Task to complete
Each record should be given again exactly as it appears, with no image included.

Input data

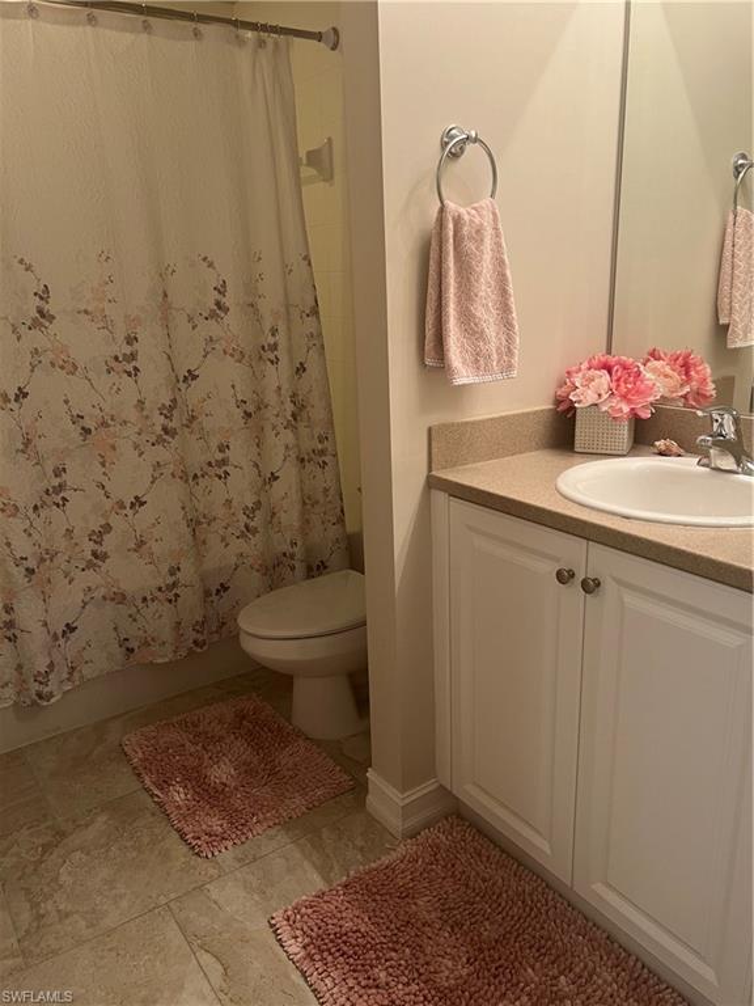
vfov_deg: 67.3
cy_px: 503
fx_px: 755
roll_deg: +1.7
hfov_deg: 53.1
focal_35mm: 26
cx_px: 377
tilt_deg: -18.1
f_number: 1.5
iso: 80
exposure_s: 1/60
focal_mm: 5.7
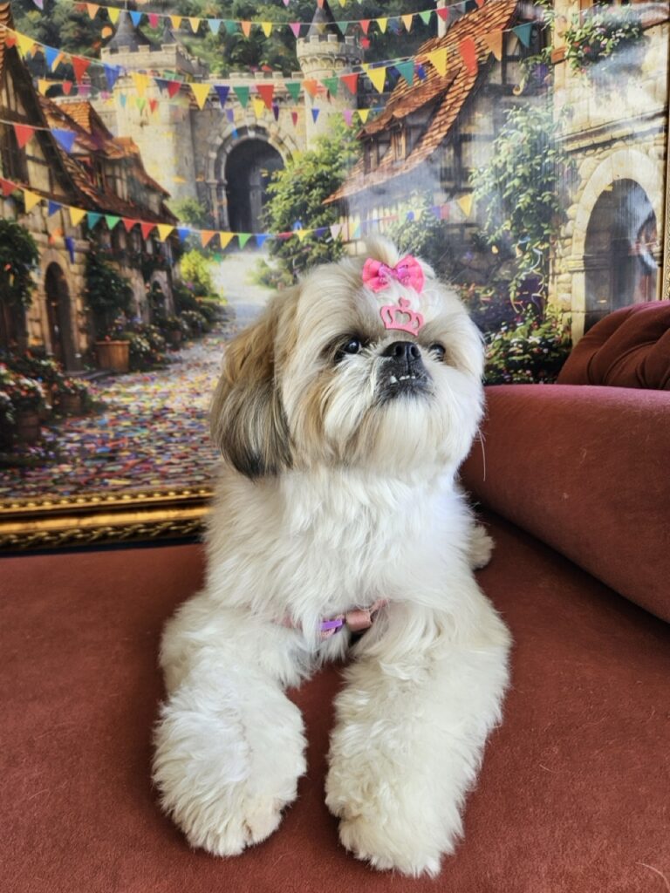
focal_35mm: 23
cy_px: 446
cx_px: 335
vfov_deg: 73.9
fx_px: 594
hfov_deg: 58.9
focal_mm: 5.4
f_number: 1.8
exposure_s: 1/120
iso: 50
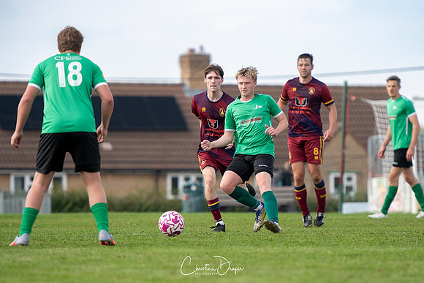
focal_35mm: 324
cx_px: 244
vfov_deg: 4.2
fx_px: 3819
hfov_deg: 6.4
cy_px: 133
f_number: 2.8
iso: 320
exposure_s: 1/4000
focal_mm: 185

Reply
vfov_deg: 67.3
cy_px: 503
fx_px: 755
roll_deg: +1.7
hfov_deg: 53.1
focal_35mm: 26
cx_px: 377
tilt_deg: -18.1
f_number: 1.5
iso: 80
exposure_s: 1/60
focal_mm: 5.7
focal_35mm: 23
cy_px: 446
cx_px: 335
vfov_deg: 73.9
fx_px: 594
hfov_deg: 58.9
focal_mm: 5.4
f_number: 1.8
exposure_s: 1/120
iso: 50
focal_35mm: 324
cx_px: 244
vfov_deg: 4.2
fx_px: 3819
hfov_deg: 6.4
cy_px: 133
f_number: 2.8
iso: 320
exposure_s: 1/4000
focal_mm: 185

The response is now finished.